Levon Helm‘s death yesterday (April 19) at the age of 71 sent waves of grief through the musical community, prompting eloquent tributes and emotional remembrances from some of the many fans and fellow artists the drummer touched during his career. Levon’s friend and former boss, Bob Dylan, has added a few words of his own.

“He was my bosom buddy friend to the end, one of the last true great spirits of my or any other generation,” Dylan wrote in a message posted to his website. “This is just so sad to talk about. I still can remember the first day I met him and the last day I saw him. We go back pretty far and had been through some trials together. I’m going to miss him, as I’m sure a whole lot of others will too.”

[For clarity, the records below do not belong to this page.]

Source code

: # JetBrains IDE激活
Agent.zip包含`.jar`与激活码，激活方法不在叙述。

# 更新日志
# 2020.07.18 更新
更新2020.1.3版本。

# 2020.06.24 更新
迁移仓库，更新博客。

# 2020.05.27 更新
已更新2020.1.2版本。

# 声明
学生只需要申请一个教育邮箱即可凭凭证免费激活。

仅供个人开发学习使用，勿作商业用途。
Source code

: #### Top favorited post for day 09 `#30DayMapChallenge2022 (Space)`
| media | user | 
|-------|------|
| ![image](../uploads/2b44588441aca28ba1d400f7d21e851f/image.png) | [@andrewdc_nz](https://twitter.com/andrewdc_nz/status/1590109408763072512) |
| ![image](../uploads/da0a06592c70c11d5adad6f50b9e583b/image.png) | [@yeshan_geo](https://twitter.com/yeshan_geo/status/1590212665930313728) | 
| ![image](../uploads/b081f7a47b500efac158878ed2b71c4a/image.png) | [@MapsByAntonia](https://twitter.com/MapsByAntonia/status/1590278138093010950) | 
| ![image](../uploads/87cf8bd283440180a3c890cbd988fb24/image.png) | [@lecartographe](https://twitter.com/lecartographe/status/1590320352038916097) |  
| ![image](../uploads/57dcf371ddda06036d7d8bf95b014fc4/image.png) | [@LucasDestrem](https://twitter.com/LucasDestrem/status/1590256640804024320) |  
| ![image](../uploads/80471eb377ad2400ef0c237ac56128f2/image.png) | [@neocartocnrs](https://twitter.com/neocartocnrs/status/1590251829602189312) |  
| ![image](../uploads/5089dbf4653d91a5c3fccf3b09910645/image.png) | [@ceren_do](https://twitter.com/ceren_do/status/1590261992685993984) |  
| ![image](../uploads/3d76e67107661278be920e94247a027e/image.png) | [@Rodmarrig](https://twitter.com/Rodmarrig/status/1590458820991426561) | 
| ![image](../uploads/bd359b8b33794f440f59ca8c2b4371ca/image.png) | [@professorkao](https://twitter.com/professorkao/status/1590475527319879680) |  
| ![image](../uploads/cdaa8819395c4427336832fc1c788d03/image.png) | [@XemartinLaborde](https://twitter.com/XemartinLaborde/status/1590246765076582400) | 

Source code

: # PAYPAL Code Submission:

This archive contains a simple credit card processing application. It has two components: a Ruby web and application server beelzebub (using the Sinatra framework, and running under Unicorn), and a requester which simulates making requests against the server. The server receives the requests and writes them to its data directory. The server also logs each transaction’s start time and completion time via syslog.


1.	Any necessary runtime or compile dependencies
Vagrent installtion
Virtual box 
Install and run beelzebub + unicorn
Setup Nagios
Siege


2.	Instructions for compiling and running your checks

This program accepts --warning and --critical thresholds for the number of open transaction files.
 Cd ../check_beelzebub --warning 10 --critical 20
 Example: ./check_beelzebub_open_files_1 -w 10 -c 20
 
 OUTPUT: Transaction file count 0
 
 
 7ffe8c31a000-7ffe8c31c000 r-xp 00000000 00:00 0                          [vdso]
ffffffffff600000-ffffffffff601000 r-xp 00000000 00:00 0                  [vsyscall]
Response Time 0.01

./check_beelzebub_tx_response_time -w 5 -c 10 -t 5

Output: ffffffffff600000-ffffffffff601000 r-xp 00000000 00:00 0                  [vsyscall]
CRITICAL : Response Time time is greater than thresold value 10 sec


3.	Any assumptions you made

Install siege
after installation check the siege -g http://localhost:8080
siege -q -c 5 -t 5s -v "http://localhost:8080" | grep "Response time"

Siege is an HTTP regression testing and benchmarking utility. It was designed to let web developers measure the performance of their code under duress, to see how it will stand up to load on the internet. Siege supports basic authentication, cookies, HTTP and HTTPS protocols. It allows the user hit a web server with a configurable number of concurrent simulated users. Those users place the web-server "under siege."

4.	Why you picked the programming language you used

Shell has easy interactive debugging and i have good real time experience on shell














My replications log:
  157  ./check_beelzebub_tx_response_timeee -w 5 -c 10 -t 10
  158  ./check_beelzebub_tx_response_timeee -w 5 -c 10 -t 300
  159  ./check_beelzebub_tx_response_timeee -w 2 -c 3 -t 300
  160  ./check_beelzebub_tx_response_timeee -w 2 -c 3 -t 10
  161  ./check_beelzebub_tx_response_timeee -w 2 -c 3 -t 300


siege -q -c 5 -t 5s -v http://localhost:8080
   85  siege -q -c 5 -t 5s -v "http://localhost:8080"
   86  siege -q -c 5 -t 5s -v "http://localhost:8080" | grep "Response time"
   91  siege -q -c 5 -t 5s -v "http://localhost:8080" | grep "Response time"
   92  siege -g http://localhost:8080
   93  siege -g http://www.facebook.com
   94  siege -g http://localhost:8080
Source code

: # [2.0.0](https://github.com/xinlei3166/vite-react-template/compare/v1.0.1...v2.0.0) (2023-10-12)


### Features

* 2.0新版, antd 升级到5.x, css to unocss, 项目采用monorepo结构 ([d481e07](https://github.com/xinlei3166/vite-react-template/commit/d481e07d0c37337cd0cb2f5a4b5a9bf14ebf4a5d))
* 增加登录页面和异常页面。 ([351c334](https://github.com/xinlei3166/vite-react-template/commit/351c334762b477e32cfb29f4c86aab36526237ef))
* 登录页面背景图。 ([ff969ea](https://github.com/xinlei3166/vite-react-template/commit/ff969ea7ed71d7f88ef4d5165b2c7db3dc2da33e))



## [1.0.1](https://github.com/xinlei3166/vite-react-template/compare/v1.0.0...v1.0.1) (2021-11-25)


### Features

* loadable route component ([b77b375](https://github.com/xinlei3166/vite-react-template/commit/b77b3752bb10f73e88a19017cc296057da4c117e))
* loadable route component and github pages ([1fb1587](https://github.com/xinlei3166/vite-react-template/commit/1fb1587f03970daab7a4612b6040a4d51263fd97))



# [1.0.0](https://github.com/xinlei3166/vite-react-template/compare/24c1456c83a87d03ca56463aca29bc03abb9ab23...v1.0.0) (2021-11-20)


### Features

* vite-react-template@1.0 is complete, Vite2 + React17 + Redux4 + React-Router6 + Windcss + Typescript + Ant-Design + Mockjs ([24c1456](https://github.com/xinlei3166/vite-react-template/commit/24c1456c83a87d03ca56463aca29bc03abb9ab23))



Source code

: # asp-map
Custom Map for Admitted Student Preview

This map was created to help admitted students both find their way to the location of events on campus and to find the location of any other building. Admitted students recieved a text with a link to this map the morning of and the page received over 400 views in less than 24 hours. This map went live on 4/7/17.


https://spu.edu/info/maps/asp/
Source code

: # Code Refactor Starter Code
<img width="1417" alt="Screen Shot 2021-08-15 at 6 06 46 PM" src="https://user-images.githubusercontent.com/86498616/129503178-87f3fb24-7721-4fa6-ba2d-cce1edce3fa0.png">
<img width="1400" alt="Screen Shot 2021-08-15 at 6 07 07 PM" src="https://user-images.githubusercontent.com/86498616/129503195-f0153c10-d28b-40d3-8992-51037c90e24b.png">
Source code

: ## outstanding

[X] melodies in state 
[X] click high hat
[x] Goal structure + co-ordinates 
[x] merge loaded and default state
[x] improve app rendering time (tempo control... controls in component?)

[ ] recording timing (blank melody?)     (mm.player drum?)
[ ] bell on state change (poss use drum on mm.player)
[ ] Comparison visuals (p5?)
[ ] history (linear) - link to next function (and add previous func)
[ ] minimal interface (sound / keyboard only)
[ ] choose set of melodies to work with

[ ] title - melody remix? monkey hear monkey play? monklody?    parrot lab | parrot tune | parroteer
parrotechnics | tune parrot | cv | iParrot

Dylan helped kick off Levon’s recording career by hiring Helm and his bandmates to back him during his 1965-66 tour, then utilizing the group — later dubbed simply the Band — for a number of studio sessions, including the recordings that eventually produced Dylan’s ‘The Basement Tapes’ album.

By the late ’60s, the Band — featuring Helm, Rick Danko, Richard Manuel, Garth Hudson, and Robbie Robertson, all of whom shared various instrumental and vocal duties — was a well-known act in its own right, releasing a series of classic albums that included 1968′s ‘Music from Big Pink’ and 1969′s self-titled effort. But they maintained ties with Dylan, who toured with them in 1974 and was a featured guest at their legendary final concert, filmed by Martin Scorsese for the seminal documentary ‘The Last Waltz.’

After laying dormant for a time in the late ’70s and early ’80s, the Band reunited without Robertson, and although Dylan didn’t appear on the handful of albums they released in the ’90s, they continued to make room for his songs, covering ‘Blind Willie McTell’ on 1993′s ‘Jericho’ and ‘Forever Young’ on 1996′s ‘High on the Hog.’